Given an R object, we may require separate analysis for one or more parts of the data contained in it. The process of obtaining these parts of the data from a given object is called `subsetting`.

## Remarks

Missing values:

Missing values (`NA`s) used in subsetting with `[` return `NA` since a `NA` index

picks an unknown element and so returns NA in the corresponding element..

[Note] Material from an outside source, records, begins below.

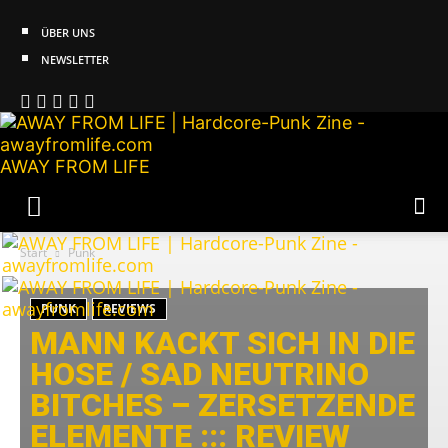
ÜBER UNS
NEWSLETTER
AWAY FROM LIFE
Start
Punk
PUNK
REVIEWS
MANN KACKT SICH IN DIE
HOSE / SAD NEUTRINO
BITCHES – ZERSETZENDE
ELEMENTE ::: REVIEW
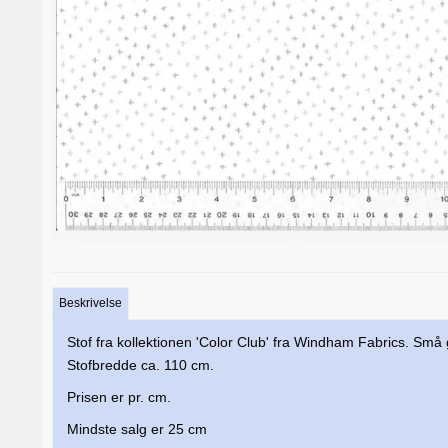
Beskrivelse
Stof fra kollektionen 'Color Club' fra Windham Fabrics. Små
Stofbredde ca. 110 cm.
Prisen er pr. cm.
Mindste salg er 25 cm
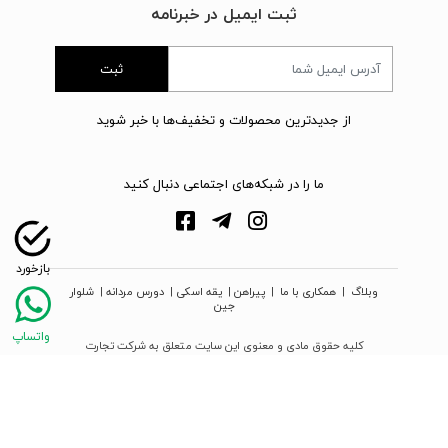
ثبت ایمیل در خبرنامه
ثبت
از جدیدترین محصولات و تخفیف‌ها با خبر شوید
ما را در شبکه‌های اجتماعی دنبال کنید
وبلاگ
|
همکاری با ما
|
پیراهن
|
یقه اسکی
|
دورس مردانه
|
شلوار
جین
کلیه حقوق مادی و معنوی این سایت متعلق به شرکت تجارت
نوین دیبا زمرد می‌باشد
webpoosh.com - 2026 © Copyright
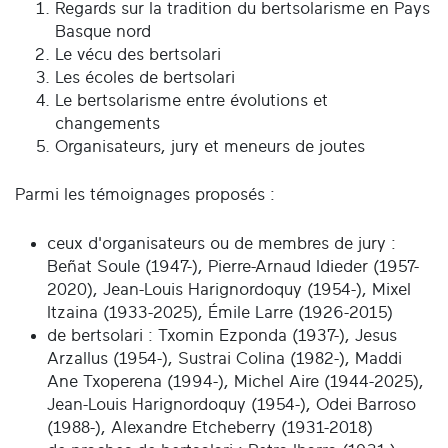
Regards sur la tradition du bertsolarisme en Pays
Basque nord
Le vécu des bertsolari
Les écoles de bertsolari
Le bertsolarisme entre évolutions et
changements
Organisateurs, jury et meneurs de joutes
Parmi les témoignages proposés :
ceux d'organisateurs ou de membres de jury :
Beñat Soule (1947-), Pierre-Arnaud Idieder (1957-
2020), Jean-Louis Harignordoquy (1954-), Mixel
Itzaina (1933-2025), Émile Larre (1926-2015)
de bertsolari : Txomin Ezponda (1937-), Jesus
Arzallus (1954-), Sustrai Colina (1982-), Maddi
Ane Txoperena (1994-), Michel Aire (1944-2025),
Jean-Louis Harignordoquy (1954-), Odei Barroso
(1988-), Alexandre Etcheberry (1931-2018)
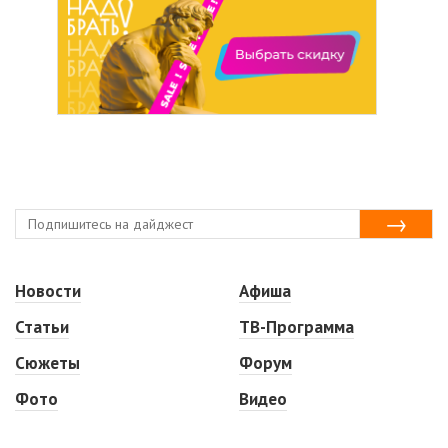
Новости
Афиша
Статьи
ТВ-Программа
Сюжеты
Форум
Фото
Видео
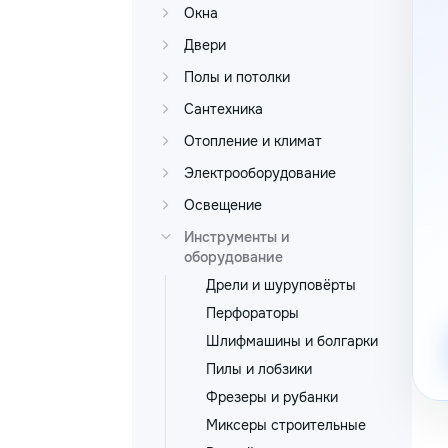
Окна
Двери
Полы и потолки
Сантехника
Отопление и климат
Электрооборудование
Освещение
Инструменты и
оборудование
Дрели и шуруповёрты
Перфораторы
Шлифмашины и болгарки
Пилы и лобзики
Фрезеры и рубанки
Миксеры строительные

The "default" type of `NA` is "logical" (`typeof(NA)`) which means that, as any "logical" vector used in subsetting, will be recycled to match the length of the subsetted object. So `x[NA]` is equivalent to `x[as.logical(NA)]` which is equivalent to `x[rep_len(as.logical(NA), length(x))]` and, consequently, it returns a missing value (`NA`) for each element of `x`. As an example:

``````x <- 1:3
x[NA]
## [1] NA NA NA
``````

While indexing with "numeric"/"integer" `NA` picks a single `NA` element (for each `NA` in index):

``````x[as.integer(NA)]
## [1] NA

x[c(NA, 1, NA, NA)]
## [1] NA  1 NA NA
``````

Subsetting out of bounds:

The `[` operator, with one argument passed, allows indices that are `> length(x)` and returns `NA` for atomic vectors or `NULL` for generic vectors. In contrast, with `[[` and when `[` is passed more arguments (i.e. subsetting out of bounds objects with `length(dim(x)) > 2`) an error is returned:

``````(1:3)[10]
## [1] NA
(1:3)[[10]]
## Error in (1:3)[[10]] : subscript out of bounds
as.matrix(1:3)[10]
## [1] NA
as.matrix(1:3)[, 10]
## Error in as.matrix(1:3)[, 10] : subscript out of bounds
list(1, 2, 3)[10]
## [[1]]
## NULL
list(1, 2, 3)[[10]]
## Error in list(1, 2, 3)[[10]] : subscript out of bounds
``````

The behaviour is the same when subsetting with "character" vectors, that are not matched in the "names" attribute of the object, too:

``````c(a = 1, b = 2)["c"]
## <NA>
##   NA
list(a = 1, b = 2)["c"]
## <NA>
## NULL
``````

Help topics:

See `?Extract` for further information.